Ashwagandha: The Wonder Herb
A Bite-Size Read for Your Health and Your Waistline
Typically in the supplement aisle, you may have seen it as an ingredient in gummy vitamins or testosterone powder. But what is ashwagandha? How does it work? And is it worth using?
Ashwagandha (also known as Withania Somnifera or Indian ginseng) is an herb native to India and North Africa. While it might be new to some of us, it certainly is not new. It has been used for 3000 years to relieve stress (yes, they had stress 3,000 years ago), increase energy, and improve concentration. Research suggests ashwagandha may have calming capabilities and help us balance moods. This amazing herb also has some antioxidant properties and can support healthy cortisol levels.
What interests me most about ashwagandha is that it falls into a category of herbs called adaptogens. Adaptogens have been used for thousands of years to help with mood stabilization. They are natural substances that help the body adapt to physical and emotional stressors by bringing us back to equilibrium through raising or lowering certain hormone levels. If something’s too high, it brings it down, and if something’s too low, it brings it up.
There’s some evidence that ashwagandha can help lower blood sugar. A test-tube study found that it increased insulin secretion and improved insulin sensitivity in muscle cells. Human studies suggest that ashwagandha can reduce blood sugar levels in both healthy people and those with diabetes. Of course, work with your healthcare provider, but I think it’s interesting.
For men, studies on ashwagandha show: improved fertility, increased muscle mass, strength, body composition, testosterone, sperm count, and motility. Most of the men got their partners pregnant shortly after the study as well.
There were also some studies about inflammation that show ashwagandha contains CRP (C-Reactive Protein) which is a marker of inflammation and is connected to cardiovascular health. That same study that saw the reduction in CRP also showed a 70% decrease in bad cholesterol and an 11% decrease in triglycerides. So ashwagandha could provide some real cholesterol triglyceride cardiovascular support!
Ashwagandha can also reduce the stress placed on our adrenal. We often hear about adrenal fatigue — ashwagandha may be helpful with that. It’s thought that ashwagandha can mimic GABA, which is our primary inhibitory neurotransmitter that controls a lot of functions in the mind and body. Researchers reported that ashwagandha blocked the stress pathway in the brains of rats by regulating chemical signals from the nervous system. There are several human studies on this also. One study followed 64 people with chronic stress for 60 days. Those who supplemented with ashwagandha reported a 69% reduction in anxiety and insomnia on average, compared to 11% in the placebo group. In another study of people that lasted six weeks, 88% of the people who took ashwagandha reported a reduction in anxiety compared to 50% who took a placebo.

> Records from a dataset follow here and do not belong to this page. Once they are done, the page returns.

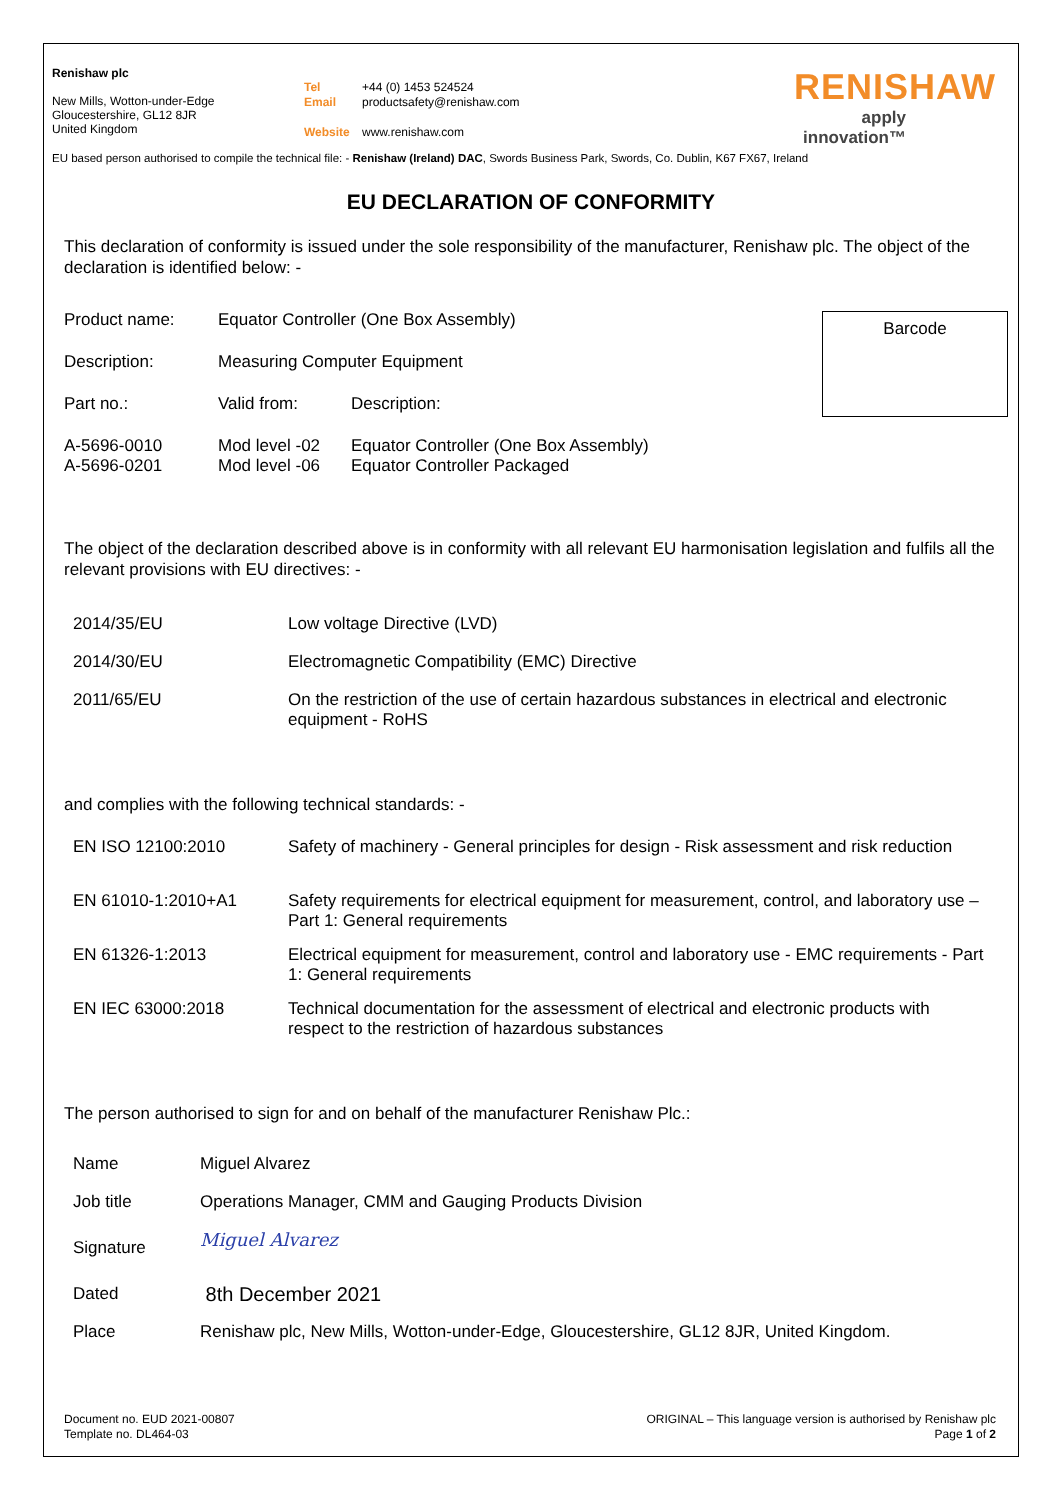Renishaw plc
New Mills, Wotton-under-Edge
Gloucestershire, GL12 8JR
United Kingdom
Tel +44 (0) 1453 524524
Email productsafety@renishaw.com
Website www.renishaw.com
RENISHAW
apply innovation™
EU based person authorised to compile the technical file: - Renishaw (Ireland) DAC, Swords Business Park, Swords, Co. Dublin, K67 FX67, Ireland
EU DECLARATION OF CONFORMITY
This declaration of conformity is issued under the sole responsibility of the manufacturer, Renishaw plc. The object of the declaration is identified below: -
Barcode
| Product name: | Equator Controller (One Box Assembly) | |
| Description: | Measuring Computer Equipment | |
| Part no.: | Valid from: | Description: |
| A-5696-0010 A-5696-0201 | Mod level -02 Mod level -06 | Equator Controller (One Box Assembly) Equator Controller Packaged |
The object of the declaration described above is in conformity with all relevant EU harmonisation legislation and fulfils all the relevant provisions with EU directives: -
| 2014/35/EU | Low voltage Directive (LVD) |
| 2014/30/EU | Electromagnetic Compatibility (EMC) Directive |
| 2011/65/EU | On the restriction of the use of certain hazardous substances in electrical and electronic equipment - RoHS |
and complies with the following technical standards: -
| EN ISO 12100:2010 | Safety of machinery - General principles for design - Risk assessment and risk reduction |
| EN 61010-1:2010+A1 | Safety requirements for electrical equipment for measurement, control, and laboratory use – Part 1: General requirements |
| EN 61326-1:2013 | Electrical equipment for measurement, control and laboratory use - EMC requirements - Part 1: General requirements |
| EN IEC 63000:2018 | Technical documentation for the assessment of electrical and electronic products with respect to the restriction of hazardous substances |
The person authorised to sign for and on behalf of the manufacturer Renishaw Plc.:
| Name | Miguel Alvarez |
| Job title | Operations Manager, CMM and Gauging Products Division |
| Signature | Miguel Alvarez |
| Dated | 8th December 2021 |
| Place | Renishaw plc, New Mills, Wotton-under-Edge, Gloucestershire, GL12 8JR, United Kingdom. |
Document no. EUD 2021-00807
Template no. DL464-03
ORIGINAL – This language version is authorised by Renishaw plc
Page 1 of 2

You might hear people talk about the anti-cancer properties of ashwagandha. A lot of these studies actually point to improvement or support around a variety of different types of cancer in body parts such as breasts, lungs, colons, ovaries, and brains. That’s thanks to a compound known as withaferin, which helps induce apoptosis, which is programmed cell death. One of the things we know about cancer cells is that they don’t die when they’re supposed to. So ashwagandha supports the death of cells when they’re supposed to die! Another study found that withaferin may impede the growth of new cancer cells. There were studies on mice that had ovarian tumors who were treated with withaferin. These studies showed a 70 to 80% reduction in tumor growth and researchers found withaferin also prevented the spread of cancer to other organs. While we don’t know a whole lot about how this works with humans, the animal studies definitely show interesting results and I have to think that research on the human side is soon to come.

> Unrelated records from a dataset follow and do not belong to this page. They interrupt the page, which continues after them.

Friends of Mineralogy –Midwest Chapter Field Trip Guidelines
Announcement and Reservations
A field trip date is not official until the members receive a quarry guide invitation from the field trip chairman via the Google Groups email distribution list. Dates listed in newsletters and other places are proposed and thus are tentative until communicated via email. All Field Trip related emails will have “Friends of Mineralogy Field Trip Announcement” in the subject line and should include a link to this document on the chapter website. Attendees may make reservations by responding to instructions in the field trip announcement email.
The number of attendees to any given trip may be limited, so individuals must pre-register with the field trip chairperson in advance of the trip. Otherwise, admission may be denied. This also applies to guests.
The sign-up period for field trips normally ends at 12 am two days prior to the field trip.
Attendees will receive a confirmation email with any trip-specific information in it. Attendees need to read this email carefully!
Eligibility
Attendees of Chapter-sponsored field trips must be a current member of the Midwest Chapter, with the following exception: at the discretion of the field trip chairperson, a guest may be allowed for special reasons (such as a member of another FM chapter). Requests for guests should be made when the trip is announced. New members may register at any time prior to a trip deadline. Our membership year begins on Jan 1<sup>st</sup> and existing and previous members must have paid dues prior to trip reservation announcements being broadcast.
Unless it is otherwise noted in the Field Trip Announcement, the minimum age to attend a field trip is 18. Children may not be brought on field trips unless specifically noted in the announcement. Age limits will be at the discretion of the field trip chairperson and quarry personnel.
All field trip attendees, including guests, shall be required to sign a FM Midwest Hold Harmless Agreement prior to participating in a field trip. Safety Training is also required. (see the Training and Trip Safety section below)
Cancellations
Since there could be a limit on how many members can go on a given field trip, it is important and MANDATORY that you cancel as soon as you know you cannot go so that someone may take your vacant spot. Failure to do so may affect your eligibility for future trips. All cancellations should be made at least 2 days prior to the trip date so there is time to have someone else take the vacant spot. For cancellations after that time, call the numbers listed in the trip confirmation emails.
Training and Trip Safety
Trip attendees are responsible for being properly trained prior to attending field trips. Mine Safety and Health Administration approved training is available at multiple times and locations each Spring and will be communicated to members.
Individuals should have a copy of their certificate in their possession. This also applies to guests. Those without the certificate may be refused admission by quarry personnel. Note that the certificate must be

A couple of caveats: Notice, a lot of these studies are on animals like mice and rats, and while some are on humans, it would be great to continue and expand the research. If you’re currently taking antiplatelet, anticoagulants, antihypertensives, antidepressants, anti-anxiety medications, are a kidney transplant recipient or have any ongoing medical conditions, consult your healthcare provider or pharmacist, as with most things you read about. Pharmacists are often more knowledgeable about contraindications than a lot of our doctors; don’t forget about them as a resource! Also, note that because of the calming effects, it might impact or decrease the effects of caffeine and other stimulants, including ones meant to promote the burning of body fat. Finally, if you experience any stomach upset your dosage might be too high.
All in all, ashwagandha research is promising for supporting our overall health, especially through these challenging times. Perhaps this adaptogen is exactly what you’ve been looking for?